***** TEXT PASSAGE
[Date Prev][Date Next][Thread Prev][Thread Next][Date Index][Thread Index]

libkse / libthr bugs?



On Fri, 27 Jun 2003, Mike Makonnen wrote:
> On Fri, 27 Jun 2003 00:26:33 -0400 (EDT)
> Daniel Eischen <eischen_(_at_)_vigrid_(_dot_)_com> wrote:
> 
> > 
> > Signal handling and locks (low-level, CV, mutex, etc) are
> > somewhat difficult to deal with, especially when there are
> > mutexes in libc that the application doesn't even see.
> > 
> 
> Heh. no kidding :-)
> 
> > In general, signals can't be deferred around big locks
> > (mutexes, CVs, rwlocks, etc), but may be around low-level
> > locks (which is what I think your patch is doing).
> 
> Correct. It wasn't designed to solve Marcel's problem. It was to narrow the
> possible culprits down.
> 
> > It is valid for an application to have a thread blocked
> > in pthread_mutex_lock(), pthread_cond_timedwait(), etc,
> > receive a signal.  The signal handler should run, but
> > those functions should not return EINTR; they should
> > continue blocking when the handler returns.
> >
> > It is also valid for a thread to be blocked in fwrite()
> > (or some other libc function that has locking) and
> > receive a signal.
> 
> Yes, this is my understanding as well-- unless they attempt to use a pthreads
> facility or call non-async safe libc routines from signal handlers, in which
> case all bets are off. I believe the pthread_cancel() family of functions is the
> only one that's guaranteed to be async safe.
> 
> 
> > In either case, you also have to handle the the thread
> > _not_ returning normally; it could [sig]longjmp() or
> > setcontext() out of the locked area.  So if you are keeping
> > any internal queues for mutexes, CVs, etc, you have
> > to ensure the thread is removed from the queue before
> > the signal handler is invoked, and then reinsert the
> > thread back into the queue if the signal handler
> > returns normally.
> 
> This is what I don't understand very well. Is it necessary in a 1:1 library? I
> can understand this sort of behind-the-scenes manipultaion in lic_r or libkse,
> where the uts might need to be protected from those kinds of situations. But for
> libthr, where all scheduling and signaling is taken care of in the kernel I
> would be inclined to say "all bets are off." As I wrote earlier, it's my
> understanding that the only pthreads routines you can rely on to be async safe
> are pthread_cancel() and friends.
**********
***** MATERIAL PROVIDED
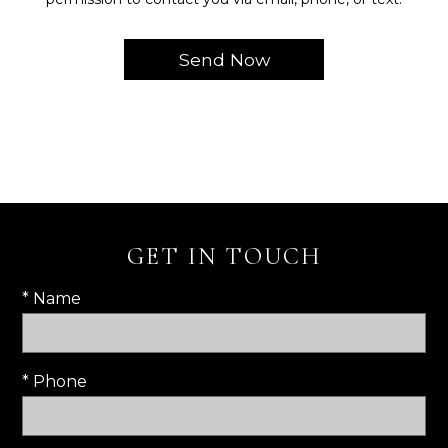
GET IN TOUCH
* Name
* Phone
**********
***** MATERIAL PROVIDED
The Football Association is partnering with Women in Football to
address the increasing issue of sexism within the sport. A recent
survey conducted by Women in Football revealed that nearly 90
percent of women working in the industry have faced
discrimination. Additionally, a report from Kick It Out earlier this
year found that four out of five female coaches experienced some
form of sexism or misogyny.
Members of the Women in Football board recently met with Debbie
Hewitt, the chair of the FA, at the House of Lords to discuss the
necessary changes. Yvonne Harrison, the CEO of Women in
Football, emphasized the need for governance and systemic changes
**********
→ TASKS
a: List every function named in the mailing-list message whose name begins with "pthread_".
b: Reproduce the mailing-list message word for word, from "libkse / libthr" up to and including "doesn't even see.".

→ SOLUTIONS TO THE TASKS
a: pthread_mutex_lock(), pthread_cond_timedwait(), pthread_cancel()

b:
libkse / libthr bugs?



On Fri, 27 Jun 2003, Mike Makonnen wrote:
> On Fri, 27 Jun 2003 00:26:33 -0400 (EDT)
> Daniel Eischen <eischen_(_at_)_vigrid_(_dot_)_com> wrote:
> 
> > 
> > Signal handling and locks (low-level, CV, mutex, etc) are
> > somewhat difficult to deal with, especially when there are
> > mutexes in libc that the application doesn't even see.